Mi interés por Etiopía creció
exponencialmente tras la lectura de un libro de Javier Reverte, Dios, el diablo y la aventura, sobre el
jesuita español Pedro Páez, que viajó al país en el siglo XVII para convertir
al catolicismo a sus gentes asediadas por el poder turco.
Nació en Olmedo de la Cebolla,
hoy Olmeda de las Fuentes, cerca de Alcalá de Henares, en 1564. Se formó en
Belmonte y, posteriormente, se trasladó a Coimbra. Su destino estaba fuera de
la península y los jesuitas portugueses decidieron trasladarle a Goa, en la
India, donde tenían importantes establecimientos.

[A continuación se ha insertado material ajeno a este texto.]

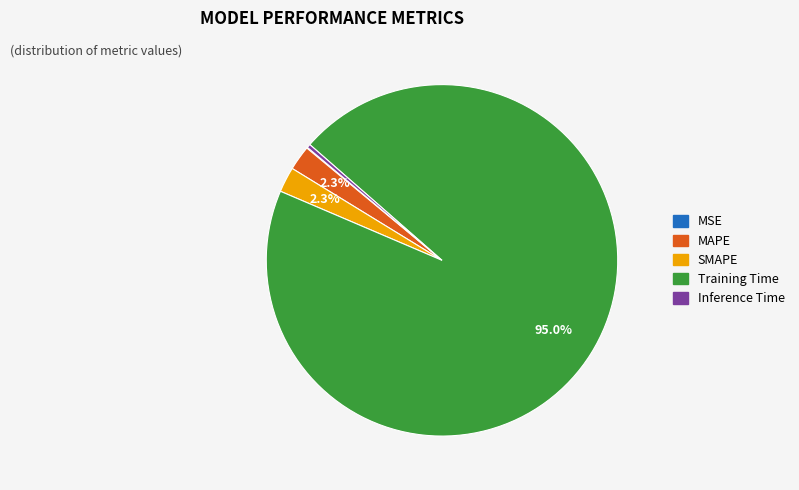

Is there a majority slice in this chart?

Yes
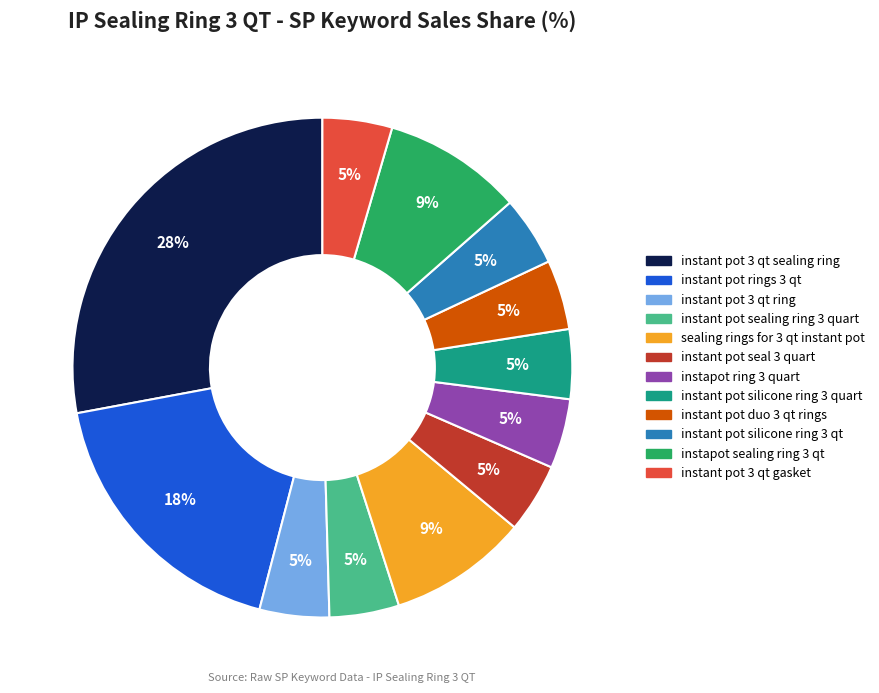

Count the number of slices in the pie.

12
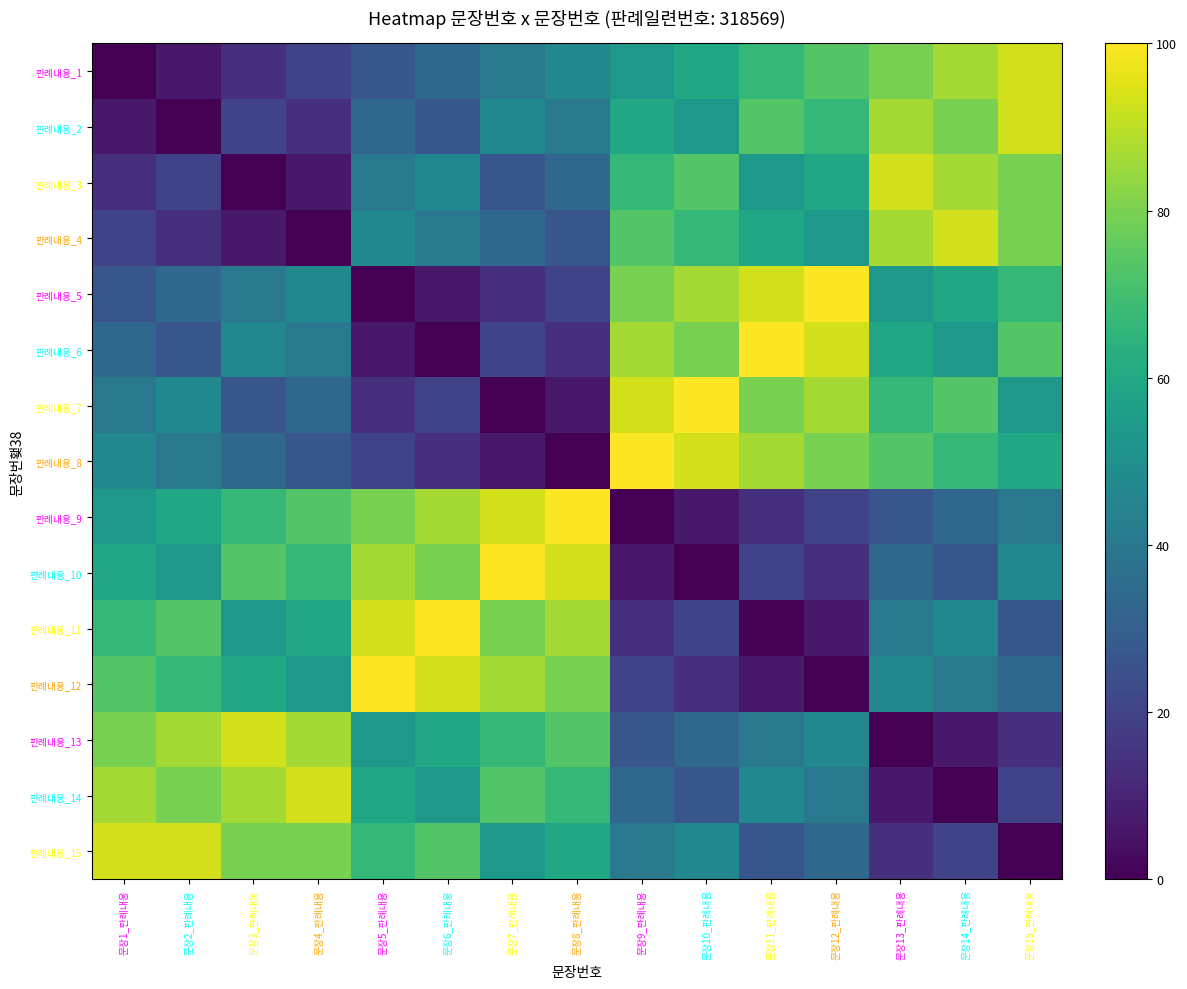

At which category is the sum across all series the highest?

문장15_판례내용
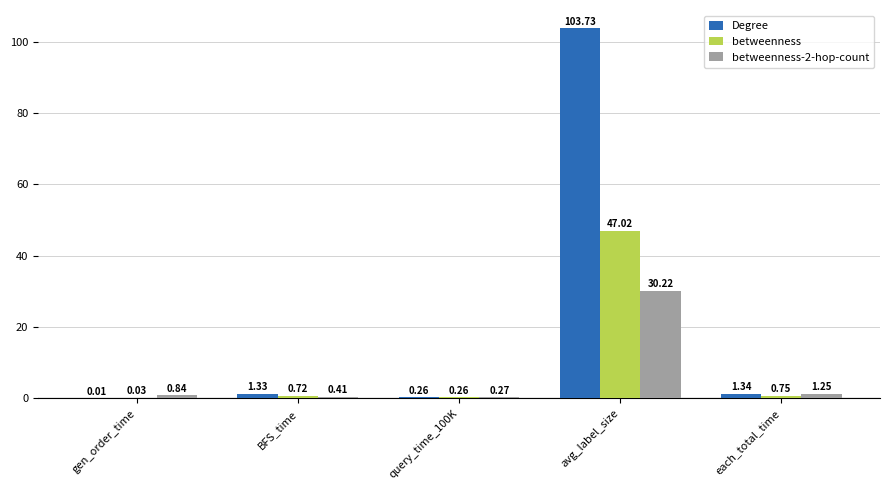

What is the sum of all betweenness values?

48.8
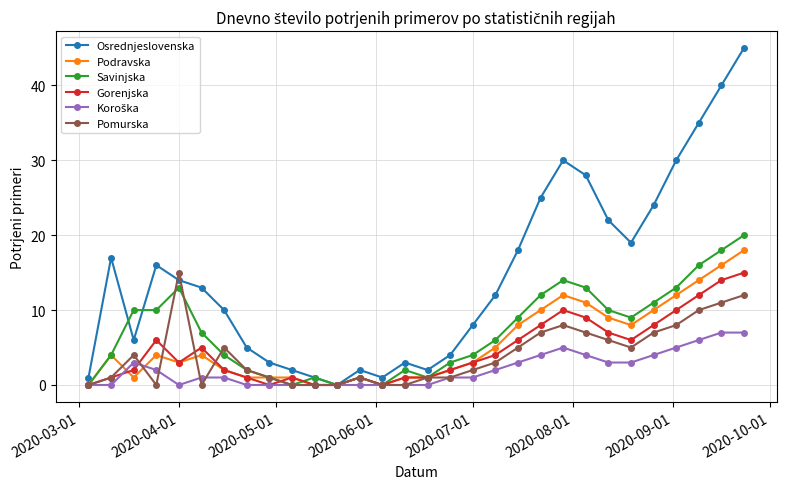

True or false: Osrednjeslovenska has more than 0 interior local peaks.

True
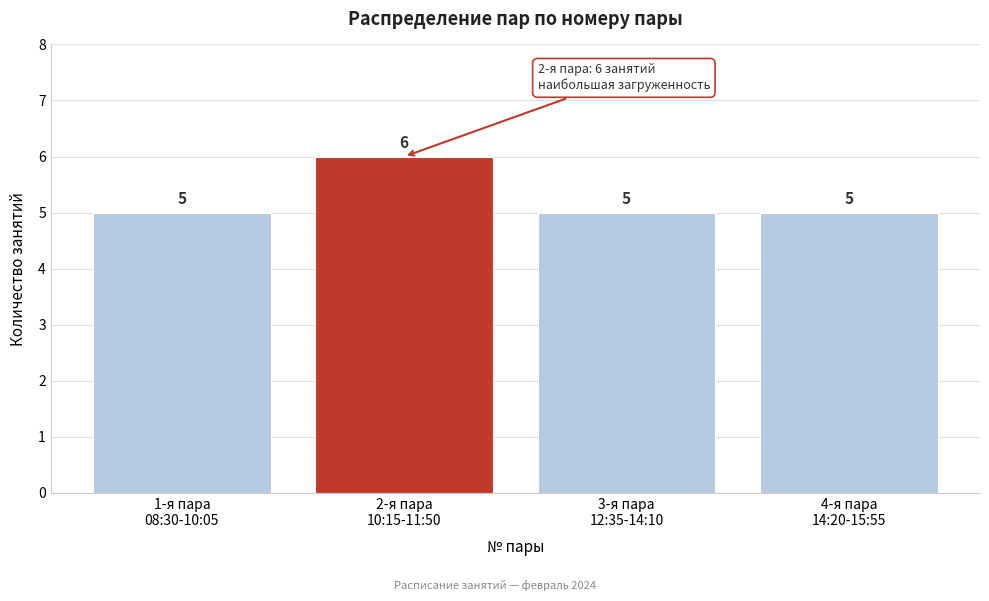

Reading right to left, extract all data points from this chart.

5	5	6	5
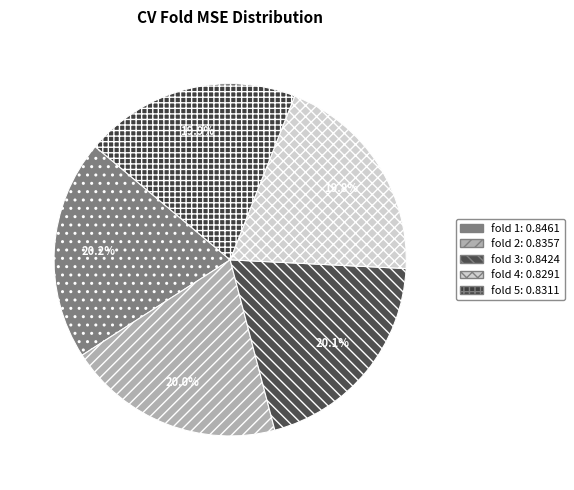

Is it true that fold 4 is 20% of the pie?

True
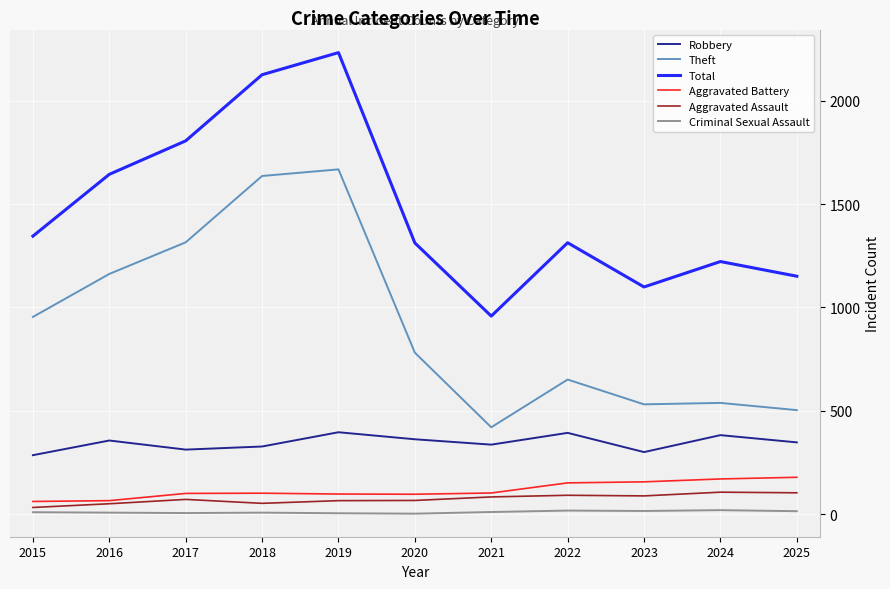

Does the chart have visible grid lines?

Yes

La situación de la Compañía de
Jesús en Etiopía era desesperada, con la necesidad urgente de trasladar nuevos
efectivos que reforzaran la actividad en la zona. Decidieron enviar a Antonio
de Monserrat, hombre ya muy curtido, y a un joven Pedro Páez que ya había
apuntado maneras. Su primer viaje desde la India terminó con su captura y
cautiverio durante varios años. Los turcos ejercían un férreo cerco en las
costas que impedía el acceso hacia Etiopía. Liberado, volvió a intentarlo años
después y con la experiencia de la anterior ocasión consiguió llegar a su
destino. Poco a poco se ganó la confianza del soberano y pudo acercarse a su
objetivo: la conversión de sus fieles.
Reverte destaca sus virtudes en
su libro:
Páez
atesoró en su carácter todas las virtudes de la orden: espiritualidad, valor,
disciplina, amor al viaje y la aventura, curiosidad científica, enormes dotes
intelectuales y pedagógicas, y férrea determinación por cumplir las tareas que
se había impuesto. Y añadió otras virtudes personales que muchos de sus
compañeros jesuitas no poseían: flexibilidad extrema, capacidad de convicción,
un sentido agudo de la diplomacia, curiosidad por cuanto veía a su alrededor,
enorme facilidad para las lenguas, fino sentido del humor, don de gentes y una
simpatía arrolladora. Ignacio de Loyola no hubiera pintado un retrato del
misionero ideal mejor que el de Pedro Páez”.